There we go, guessing again,
ruminating, bovine humans.
We must understand what we
never will: that is
beyond our comprehension.
So is this.
Farewell, comprehension.
This human life can only be
lived with compassion, passion,
and compassion for the passionate.
This:
Loving what we love,
missing what we believed we were.
That:
Choosing what we choose,
mourning what we do not choose,
know we will not choose.
This and that.
This and that are all we have.

{ 17 comments… read them below or add one }
Girl, you went back! Maine is restorative. I was up in Corea/Winter Harbor a few weeks ago. It always helps. xo
And I love this:
“This human life can only be
lived with compassion, passion,
and compassion for the passionate.”
Don’t understand it at all, but you’re smiling and that is enough for me.
You are lovely, as are your words. May that smile still be warming you now.
Love
beautiful
You give me goosebumps. Maybe moosebumps, even.
Didn’t really understand this on a literal level, but as I was reading I got goosebumps and a pounding heart and thoughts of death. You’re writing touched me, not a soft touch….more like a tongue against a canker sore, but still.
Hello there, you pulled me out of lurkdom to say… thank you.

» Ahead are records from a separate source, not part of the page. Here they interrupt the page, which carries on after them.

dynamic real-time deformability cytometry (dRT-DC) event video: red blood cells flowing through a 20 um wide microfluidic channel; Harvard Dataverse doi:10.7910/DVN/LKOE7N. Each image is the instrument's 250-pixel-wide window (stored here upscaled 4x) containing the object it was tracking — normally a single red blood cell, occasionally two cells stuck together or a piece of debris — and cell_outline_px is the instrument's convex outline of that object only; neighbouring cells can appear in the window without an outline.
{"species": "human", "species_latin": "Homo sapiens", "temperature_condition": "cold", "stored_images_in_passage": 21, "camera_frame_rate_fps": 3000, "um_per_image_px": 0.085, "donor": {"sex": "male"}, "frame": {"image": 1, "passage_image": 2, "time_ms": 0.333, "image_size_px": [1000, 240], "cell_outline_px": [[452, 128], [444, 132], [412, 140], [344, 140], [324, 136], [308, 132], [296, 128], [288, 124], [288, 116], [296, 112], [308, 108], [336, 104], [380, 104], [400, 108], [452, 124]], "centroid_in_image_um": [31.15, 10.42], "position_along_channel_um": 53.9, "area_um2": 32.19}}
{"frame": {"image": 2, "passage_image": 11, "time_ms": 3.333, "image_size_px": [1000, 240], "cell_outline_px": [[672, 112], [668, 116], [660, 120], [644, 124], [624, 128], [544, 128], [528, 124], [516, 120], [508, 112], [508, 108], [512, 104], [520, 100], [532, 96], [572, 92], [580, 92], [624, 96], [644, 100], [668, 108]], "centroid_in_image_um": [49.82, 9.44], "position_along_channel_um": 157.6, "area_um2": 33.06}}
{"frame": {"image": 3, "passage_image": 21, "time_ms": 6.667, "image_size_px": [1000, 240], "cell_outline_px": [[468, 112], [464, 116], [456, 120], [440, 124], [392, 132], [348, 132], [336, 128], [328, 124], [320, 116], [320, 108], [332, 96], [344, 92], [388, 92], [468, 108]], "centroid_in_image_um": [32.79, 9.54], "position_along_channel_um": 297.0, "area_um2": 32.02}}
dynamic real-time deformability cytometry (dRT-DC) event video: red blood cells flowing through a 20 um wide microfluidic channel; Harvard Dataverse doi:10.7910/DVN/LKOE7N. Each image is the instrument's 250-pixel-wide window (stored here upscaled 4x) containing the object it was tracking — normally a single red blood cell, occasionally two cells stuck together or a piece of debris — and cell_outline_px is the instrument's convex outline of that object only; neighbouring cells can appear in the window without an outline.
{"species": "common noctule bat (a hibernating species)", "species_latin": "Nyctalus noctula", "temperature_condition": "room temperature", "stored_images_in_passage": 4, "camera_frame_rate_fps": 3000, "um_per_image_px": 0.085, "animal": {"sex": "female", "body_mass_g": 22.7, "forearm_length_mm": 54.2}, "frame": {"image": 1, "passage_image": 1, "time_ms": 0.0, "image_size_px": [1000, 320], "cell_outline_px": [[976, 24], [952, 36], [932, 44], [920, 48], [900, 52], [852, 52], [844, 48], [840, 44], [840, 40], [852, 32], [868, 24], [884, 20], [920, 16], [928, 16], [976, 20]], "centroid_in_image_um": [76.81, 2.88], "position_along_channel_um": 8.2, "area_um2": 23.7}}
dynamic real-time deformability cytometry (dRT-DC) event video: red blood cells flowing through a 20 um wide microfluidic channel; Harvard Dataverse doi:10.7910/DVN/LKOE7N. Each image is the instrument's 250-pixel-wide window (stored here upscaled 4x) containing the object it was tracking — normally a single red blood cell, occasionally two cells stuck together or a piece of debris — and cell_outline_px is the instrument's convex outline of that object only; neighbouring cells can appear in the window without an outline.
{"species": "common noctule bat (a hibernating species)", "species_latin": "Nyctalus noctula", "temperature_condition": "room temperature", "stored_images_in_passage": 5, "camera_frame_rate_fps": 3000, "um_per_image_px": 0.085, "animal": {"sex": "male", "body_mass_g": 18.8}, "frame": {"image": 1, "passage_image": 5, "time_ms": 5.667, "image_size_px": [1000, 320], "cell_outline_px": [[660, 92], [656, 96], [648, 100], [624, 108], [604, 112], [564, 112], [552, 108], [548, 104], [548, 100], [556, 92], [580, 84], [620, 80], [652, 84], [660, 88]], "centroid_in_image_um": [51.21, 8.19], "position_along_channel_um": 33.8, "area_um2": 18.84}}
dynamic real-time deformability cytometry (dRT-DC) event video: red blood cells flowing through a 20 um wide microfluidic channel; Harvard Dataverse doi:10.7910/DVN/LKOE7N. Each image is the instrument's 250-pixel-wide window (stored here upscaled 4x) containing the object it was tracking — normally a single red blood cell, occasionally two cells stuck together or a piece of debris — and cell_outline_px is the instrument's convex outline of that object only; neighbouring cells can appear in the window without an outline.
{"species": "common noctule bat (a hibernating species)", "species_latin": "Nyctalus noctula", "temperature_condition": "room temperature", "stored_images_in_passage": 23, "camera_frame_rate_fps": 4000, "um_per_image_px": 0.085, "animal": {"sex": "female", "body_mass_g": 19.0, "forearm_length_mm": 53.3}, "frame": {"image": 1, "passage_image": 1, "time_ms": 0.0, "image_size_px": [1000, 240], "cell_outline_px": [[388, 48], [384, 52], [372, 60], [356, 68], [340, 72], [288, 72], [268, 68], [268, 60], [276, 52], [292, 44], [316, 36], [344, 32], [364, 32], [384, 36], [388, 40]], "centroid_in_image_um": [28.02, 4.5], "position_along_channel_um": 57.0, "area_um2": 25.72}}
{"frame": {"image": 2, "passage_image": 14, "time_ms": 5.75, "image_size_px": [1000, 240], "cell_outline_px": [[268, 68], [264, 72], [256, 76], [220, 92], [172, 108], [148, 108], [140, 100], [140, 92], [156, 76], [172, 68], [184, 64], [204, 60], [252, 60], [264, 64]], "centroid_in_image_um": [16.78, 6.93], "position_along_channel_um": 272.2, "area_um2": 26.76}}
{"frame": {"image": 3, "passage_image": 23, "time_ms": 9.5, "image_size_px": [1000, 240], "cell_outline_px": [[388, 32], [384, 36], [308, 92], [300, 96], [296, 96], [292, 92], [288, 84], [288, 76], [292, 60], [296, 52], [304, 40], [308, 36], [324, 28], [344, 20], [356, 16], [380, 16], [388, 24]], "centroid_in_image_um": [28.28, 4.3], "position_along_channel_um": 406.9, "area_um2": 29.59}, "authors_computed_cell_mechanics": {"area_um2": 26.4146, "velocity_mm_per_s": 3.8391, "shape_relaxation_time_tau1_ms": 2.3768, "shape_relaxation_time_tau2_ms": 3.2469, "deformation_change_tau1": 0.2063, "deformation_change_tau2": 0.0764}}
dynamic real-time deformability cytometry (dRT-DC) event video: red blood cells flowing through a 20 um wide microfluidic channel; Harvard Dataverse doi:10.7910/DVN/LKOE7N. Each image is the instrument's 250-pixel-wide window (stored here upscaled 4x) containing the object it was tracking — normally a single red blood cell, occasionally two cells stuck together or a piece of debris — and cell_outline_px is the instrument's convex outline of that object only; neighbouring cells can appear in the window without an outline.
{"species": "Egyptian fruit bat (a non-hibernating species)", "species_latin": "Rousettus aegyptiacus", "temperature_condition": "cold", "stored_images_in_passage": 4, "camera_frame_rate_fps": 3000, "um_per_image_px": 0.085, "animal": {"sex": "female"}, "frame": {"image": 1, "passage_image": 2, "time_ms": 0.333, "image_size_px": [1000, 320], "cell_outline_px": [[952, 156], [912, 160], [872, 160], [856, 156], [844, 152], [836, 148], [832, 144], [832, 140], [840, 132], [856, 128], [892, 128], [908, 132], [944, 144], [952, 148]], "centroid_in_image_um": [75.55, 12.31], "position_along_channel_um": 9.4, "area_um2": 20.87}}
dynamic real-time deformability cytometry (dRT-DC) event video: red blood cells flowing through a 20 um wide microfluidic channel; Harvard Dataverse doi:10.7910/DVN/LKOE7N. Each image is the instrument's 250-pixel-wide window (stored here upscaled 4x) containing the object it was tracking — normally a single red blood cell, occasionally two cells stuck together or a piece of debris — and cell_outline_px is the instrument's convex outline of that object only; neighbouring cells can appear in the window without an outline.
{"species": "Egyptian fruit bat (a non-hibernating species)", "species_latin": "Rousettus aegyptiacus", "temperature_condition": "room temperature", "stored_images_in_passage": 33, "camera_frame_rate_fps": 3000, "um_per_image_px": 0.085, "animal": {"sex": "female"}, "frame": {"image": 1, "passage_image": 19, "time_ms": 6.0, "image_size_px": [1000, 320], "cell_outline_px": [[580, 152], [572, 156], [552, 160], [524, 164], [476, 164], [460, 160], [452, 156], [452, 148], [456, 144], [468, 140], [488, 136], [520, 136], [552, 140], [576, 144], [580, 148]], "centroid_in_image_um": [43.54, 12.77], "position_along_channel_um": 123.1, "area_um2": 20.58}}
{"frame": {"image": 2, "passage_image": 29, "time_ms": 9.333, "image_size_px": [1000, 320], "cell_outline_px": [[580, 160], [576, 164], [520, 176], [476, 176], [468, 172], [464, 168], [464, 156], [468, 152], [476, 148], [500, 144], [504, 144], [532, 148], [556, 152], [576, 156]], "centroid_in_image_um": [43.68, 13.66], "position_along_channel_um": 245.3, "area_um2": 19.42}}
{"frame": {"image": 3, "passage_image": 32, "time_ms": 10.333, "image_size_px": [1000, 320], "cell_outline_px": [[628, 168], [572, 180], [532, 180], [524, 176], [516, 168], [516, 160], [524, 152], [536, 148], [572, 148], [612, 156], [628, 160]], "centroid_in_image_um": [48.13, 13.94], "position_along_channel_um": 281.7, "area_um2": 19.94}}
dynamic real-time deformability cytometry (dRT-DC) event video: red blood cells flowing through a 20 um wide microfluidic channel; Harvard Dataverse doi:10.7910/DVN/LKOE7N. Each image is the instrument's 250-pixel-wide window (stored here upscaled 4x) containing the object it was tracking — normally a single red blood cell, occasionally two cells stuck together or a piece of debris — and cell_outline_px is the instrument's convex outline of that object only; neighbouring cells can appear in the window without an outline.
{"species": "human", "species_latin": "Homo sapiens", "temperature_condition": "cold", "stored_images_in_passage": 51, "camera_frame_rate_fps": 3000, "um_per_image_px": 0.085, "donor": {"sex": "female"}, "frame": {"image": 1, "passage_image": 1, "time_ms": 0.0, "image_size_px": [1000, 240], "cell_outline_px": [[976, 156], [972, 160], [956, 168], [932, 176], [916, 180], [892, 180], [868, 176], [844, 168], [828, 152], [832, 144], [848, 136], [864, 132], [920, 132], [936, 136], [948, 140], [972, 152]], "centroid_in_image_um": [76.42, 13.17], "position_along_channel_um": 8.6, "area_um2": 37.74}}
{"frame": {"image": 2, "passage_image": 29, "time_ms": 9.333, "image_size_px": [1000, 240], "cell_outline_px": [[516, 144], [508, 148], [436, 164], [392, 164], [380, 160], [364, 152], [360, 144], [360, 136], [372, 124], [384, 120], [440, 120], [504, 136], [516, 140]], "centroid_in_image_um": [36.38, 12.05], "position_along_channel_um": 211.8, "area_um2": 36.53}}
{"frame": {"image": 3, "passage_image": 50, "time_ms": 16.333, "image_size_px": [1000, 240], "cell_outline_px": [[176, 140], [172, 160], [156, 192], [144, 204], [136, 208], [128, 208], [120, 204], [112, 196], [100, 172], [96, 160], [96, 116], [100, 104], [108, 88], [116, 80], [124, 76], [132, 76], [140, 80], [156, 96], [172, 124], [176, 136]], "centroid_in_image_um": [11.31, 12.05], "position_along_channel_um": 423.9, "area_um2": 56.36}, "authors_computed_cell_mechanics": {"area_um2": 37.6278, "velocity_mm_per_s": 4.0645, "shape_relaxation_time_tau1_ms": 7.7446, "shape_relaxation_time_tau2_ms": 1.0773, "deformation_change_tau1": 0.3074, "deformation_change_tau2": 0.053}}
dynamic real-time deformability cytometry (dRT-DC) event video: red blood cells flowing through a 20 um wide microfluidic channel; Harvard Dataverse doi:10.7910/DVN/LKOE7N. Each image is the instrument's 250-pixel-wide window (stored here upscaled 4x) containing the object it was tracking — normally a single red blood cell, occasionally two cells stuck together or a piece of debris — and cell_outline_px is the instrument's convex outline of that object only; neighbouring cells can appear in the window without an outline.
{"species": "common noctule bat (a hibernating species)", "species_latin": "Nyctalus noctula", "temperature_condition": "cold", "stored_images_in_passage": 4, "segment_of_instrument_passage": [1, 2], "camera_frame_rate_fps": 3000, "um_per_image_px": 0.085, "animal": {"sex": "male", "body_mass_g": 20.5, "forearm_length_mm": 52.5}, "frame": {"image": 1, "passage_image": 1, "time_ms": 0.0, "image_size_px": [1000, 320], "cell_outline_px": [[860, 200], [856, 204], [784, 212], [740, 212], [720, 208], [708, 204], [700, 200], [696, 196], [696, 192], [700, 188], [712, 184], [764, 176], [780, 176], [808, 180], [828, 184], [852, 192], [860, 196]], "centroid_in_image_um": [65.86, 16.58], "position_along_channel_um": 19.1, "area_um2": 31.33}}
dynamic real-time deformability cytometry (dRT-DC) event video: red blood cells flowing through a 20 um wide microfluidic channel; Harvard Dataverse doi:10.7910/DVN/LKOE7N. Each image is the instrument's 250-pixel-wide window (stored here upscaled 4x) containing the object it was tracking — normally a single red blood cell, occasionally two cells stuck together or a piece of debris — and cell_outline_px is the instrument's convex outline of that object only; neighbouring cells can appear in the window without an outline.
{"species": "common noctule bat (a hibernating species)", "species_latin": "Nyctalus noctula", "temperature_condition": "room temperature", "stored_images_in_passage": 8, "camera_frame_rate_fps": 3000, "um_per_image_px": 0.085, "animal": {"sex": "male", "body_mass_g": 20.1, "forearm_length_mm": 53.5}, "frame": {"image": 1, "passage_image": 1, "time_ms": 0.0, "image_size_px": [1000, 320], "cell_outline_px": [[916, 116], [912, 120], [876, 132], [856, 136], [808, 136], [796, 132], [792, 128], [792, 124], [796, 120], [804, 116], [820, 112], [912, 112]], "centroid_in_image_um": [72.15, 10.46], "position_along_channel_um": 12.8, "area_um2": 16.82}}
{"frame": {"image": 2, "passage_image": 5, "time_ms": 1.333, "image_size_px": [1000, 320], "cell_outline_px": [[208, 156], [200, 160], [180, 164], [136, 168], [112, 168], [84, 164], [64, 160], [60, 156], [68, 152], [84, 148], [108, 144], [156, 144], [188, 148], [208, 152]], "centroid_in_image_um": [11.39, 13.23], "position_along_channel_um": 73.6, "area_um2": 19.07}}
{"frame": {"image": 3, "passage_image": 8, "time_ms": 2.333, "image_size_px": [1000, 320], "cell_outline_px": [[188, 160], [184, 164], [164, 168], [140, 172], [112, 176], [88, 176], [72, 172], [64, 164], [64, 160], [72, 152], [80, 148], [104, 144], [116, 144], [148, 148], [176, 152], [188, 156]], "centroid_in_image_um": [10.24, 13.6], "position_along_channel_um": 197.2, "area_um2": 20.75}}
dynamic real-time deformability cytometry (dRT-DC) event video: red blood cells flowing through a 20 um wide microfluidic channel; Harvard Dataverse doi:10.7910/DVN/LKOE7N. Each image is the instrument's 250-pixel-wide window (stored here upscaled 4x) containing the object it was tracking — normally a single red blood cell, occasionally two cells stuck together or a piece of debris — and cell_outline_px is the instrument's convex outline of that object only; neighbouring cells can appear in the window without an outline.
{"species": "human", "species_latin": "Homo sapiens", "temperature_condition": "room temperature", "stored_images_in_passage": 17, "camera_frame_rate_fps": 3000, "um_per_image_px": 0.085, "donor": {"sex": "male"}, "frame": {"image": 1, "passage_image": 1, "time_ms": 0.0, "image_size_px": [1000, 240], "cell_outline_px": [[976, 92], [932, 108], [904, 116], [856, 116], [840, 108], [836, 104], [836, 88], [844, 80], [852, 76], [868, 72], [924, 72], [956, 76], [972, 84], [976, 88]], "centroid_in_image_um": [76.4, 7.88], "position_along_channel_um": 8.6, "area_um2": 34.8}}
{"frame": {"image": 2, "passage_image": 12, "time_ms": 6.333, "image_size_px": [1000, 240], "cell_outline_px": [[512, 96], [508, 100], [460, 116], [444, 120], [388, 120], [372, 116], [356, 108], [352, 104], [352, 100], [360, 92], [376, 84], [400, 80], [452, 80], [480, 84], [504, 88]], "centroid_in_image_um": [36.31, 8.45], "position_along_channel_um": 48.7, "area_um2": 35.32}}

That is beautiful, and halted me from hasty words toward a friend. “That” is true. Everything has their own That. And compassion is a necessity. Have a happy day.
i love that picture of you. made me smile with my mouth and stuff.
Jen, I want to believe what the picture tells me and not what I fear from the words. I hope you’re OK.
I’m okay. I am. Holding as steady as I can.
I am so bad at de-coding these entries, but I just wanted you to know that I am still here, reading and wishing you could feel some real happiness.
That landscape is so beautiful, and so melancholic. It reminds me of where I go to be alone in Inverness (the one in No. Cal, not Scotland).
Scrutiny is a bitch isn’t it? Every day I try to remind myself that I really don’t always know what my judgmental brain thinks it knows about people and events.
I hope that there were moments (even if they were just moments) of joy had on that trip.
This:
missing what we believed we were
kind of breaks my heart, in a necessary way.
*blessings
Farewell, comprehension.
Hello Moosebumps.
I know this: that is love
Wild and compellingly beautiful.
(I love that part of Maine.)
Sigh. I don’t understand all of it, but I know if I go back, read it slowly, and feel each line, it will take over me more than it did the first time. I am still working on being ‘this’ and not missing ‘that’.